### The task
Identify all lines below that hold "geordnet" and collect them.

### Extracted page text data
________________________

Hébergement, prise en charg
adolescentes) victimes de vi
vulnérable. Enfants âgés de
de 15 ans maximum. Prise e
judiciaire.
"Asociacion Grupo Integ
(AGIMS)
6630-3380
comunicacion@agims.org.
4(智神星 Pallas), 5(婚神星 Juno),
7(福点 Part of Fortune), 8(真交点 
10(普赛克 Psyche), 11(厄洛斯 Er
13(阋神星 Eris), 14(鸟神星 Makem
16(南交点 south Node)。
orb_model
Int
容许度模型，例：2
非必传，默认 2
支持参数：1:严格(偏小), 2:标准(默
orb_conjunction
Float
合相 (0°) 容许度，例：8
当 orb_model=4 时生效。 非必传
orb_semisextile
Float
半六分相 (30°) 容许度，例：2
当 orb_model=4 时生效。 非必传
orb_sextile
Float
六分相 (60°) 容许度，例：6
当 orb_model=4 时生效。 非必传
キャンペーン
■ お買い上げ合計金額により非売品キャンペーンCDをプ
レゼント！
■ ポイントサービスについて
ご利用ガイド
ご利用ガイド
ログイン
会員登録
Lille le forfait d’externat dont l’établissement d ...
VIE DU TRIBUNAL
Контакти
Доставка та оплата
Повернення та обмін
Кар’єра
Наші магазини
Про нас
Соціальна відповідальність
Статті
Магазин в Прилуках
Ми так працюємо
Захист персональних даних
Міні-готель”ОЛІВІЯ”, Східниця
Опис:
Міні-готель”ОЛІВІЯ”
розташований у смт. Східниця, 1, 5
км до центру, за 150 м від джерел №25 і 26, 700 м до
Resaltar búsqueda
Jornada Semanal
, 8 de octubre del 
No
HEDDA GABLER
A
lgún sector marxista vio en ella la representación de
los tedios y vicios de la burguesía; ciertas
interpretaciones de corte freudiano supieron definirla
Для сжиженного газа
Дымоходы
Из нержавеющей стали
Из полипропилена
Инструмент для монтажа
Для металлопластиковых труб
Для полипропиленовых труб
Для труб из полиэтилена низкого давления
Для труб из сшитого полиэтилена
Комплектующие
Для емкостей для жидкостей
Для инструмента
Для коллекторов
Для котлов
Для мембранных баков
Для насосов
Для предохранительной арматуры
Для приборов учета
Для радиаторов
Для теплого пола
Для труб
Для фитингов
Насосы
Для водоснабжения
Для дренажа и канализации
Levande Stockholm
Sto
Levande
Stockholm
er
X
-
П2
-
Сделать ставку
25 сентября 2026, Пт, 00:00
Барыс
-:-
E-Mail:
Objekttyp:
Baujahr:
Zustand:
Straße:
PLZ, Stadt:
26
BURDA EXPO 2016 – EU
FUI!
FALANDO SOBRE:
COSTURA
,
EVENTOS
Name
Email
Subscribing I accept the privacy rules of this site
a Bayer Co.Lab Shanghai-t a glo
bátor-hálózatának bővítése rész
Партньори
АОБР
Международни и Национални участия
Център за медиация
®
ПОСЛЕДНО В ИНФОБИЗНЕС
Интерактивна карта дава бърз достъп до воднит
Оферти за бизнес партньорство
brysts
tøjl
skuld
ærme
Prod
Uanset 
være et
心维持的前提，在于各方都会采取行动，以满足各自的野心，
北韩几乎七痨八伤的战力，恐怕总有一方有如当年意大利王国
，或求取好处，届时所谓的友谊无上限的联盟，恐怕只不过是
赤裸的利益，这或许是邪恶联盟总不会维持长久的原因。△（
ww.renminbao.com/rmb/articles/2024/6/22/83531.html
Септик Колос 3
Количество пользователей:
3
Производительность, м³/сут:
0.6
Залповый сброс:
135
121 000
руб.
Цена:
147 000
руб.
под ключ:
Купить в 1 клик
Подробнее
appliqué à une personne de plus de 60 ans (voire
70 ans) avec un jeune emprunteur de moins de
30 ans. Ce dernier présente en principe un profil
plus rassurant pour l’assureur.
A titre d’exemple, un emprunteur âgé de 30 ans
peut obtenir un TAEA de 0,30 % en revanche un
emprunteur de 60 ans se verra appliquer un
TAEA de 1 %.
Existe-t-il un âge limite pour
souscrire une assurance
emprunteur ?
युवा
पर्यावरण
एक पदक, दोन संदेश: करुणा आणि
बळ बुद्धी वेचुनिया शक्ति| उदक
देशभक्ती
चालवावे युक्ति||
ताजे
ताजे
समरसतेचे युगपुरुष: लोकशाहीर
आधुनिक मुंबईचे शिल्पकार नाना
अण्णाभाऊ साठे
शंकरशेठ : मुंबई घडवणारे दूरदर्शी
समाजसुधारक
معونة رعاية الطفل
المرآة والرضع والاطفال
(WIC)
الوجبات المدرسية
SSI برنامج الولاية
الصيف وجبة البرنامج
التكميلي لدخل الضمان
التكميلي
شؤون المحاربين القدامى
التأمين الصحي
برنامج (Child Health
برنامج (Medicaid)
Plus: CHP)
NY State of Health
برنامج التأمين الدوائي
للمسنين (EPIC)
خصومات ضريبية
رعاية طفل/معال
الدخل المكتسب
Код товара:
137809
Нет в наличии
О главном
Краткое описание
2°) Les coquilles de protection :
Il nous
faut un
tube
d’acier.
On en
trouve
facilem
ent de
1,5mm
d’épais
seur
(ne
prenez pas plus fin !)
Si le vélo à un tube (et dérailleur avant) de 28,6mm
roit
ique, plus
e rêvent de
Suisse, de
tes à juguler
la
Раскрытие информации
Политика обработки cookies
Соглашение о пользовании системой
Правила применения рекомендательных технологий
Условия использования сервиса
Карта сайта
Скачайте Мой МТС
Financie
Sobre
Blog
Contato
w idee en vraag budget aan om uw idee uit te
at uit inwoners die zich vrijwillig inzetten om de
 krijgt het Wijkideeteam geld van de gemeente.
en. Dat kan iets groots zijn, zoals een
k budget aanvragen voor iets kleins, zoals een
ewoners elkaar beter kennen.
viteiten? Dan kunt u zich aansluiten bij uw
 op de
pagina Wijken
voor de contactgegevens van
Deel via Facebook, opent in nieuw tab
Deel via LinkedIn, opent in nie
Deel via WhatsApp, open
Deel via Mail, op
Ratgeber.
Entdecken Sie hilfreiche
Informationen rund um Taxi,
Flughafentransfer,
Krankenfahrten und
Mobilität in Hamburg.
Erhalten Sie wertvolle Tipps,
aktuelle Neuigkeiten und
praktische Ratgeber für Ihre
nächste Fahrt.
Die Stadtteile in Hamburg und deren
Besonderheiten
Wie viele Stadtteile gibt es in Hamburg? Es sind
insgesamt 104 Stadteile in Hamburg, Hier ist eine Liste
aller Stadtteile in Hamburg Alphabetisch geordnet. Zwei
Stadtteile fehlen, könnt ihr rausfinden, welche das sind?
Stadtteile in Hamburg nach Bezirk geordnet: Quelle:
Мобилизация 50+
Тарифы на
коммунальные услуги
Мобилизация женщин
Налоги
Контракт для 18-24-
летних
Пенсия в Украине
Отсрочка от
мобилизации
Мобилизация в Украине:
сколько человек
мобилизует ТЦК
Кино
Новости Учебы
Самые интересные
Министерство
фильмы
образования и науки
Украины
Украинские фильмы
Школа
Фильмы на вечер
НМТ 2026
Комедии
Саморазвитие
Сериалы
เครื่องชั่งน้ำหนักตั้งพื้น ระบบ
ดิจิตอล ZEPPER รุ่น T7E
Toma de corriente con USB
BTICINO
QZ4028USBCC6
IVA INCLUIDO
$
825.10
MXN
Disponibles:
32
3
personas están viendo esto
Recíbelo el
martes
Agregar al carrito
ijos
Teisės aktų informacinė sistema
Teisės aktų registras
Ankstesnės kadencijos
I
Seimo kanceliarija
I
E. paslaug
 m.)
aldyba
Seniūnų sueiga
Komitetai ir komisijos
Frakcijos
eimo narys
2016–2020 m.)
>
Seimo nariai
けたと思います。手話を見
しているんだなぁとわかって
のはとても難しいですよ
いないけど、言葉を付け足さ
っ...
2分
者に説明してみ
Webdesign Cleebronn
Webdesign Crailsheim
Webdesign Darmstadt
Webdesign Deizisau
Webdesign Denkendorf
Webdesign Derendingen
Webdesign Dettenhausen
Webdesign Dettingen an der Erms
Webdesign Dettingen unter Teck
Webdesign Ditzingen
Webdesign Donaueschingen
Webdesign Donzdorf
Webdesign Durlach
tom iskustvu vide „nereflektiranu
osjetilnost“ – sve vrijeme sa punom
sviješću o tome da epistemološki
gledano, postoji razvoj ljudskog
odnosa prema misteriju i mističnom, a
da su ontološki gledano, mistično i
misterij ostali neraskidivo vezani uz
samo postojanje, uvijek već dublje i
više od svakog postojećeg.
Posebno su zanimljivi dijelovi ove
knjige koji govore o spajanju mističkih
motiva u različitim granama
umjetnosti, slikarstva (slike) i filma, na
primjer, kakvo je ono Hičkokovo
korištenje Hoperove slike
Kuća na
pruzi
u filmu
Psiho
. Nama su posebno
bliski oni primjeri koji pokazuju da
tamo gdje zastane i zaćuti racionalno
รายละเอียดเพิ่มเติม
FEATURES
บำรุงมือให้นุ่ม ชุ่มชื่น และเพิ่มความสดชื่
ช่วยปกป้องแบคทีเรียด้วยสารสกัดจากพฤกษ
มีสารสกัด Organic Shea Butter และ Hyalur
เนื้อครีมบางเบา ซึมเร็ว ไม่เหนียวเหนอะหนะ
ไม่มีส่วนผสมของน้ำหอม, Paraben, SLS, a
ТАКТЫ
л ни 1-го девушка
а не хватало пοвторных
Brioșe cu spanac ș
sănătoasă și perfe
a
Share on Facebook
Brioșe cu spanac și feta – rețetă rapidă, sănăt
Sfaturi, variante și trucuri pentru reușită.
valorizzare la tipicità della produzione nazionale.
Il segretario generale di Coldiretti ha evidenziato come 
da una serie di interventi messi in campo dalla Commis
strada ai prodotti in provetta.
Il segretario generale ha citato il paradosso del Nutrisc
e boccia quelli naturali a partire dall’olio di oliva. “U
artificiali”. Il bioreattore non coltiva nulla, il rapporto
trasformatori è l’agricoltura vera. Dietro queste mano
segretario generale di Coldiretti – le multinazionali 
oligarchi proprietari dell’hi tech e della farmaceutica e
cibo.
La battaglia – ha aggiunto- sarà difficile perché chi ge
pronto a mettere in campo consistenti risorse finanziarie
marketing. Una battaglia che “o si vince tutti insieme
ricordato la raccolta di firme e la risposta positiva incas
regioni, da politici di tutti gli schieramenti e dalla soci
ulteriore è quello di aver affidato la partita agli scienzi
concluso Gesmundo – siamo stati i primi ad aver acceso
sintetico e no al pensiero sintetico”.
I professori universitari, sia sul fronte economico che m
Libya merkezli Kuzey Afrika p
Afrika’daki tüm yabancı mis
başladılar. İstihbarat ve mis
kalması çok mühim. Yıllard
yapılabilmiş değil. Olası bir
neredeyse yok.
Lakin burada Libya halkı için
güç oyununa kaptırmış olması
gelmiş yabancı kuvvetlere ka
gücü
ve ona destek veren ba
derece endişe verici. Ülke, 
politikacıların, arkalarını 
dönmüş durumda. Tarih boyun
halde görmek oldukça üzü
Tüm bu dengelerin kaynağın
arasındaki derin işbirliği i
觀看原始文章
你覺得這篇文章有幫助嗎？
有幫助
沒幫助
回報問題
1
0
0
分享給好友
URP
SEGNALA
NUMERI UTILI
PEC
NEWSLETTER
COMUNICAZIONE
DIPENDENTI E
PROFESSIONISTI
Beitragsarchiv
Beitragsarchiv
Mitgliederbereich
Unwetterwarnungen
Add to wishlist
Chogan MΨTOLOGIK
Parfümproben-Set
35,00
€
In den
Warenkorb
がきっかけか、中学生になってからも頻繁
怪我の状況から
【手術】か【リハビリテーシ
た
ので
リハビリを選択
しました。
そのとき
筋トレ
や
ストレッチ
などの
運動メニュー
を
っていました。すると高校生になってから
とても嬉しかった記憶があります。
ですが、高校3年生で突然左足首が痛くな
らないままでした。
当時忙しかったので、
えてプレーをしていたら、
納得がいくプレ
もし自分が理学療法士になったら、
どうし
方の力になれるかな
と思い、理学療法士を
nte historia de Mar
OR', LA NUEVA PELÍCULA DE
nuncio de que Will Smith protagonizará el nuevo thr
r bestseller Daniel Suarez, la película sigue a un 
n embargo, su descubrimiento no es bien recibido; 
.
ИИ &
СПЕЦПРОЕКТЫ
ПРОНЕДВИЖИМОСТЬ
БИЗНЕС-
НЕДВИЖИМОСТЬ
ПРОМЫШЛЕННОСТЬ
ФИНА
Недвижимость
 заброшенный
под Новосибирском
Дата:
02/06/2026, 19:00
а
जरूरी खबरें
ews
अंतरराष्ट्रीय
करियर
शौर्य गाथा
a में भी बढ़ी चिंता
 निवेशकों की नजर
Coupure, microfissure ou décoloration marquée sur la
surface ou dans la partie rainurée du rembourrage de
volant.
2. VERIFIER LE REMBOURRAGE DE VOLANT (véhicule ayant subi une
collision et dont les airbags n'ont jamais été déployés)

________________________

### Written response
aller Stadtteile in Hamburg Alphabetisch geordnet. Zwei
Stadtteile in Hamburg nach Bezirk geordnet: Quelle:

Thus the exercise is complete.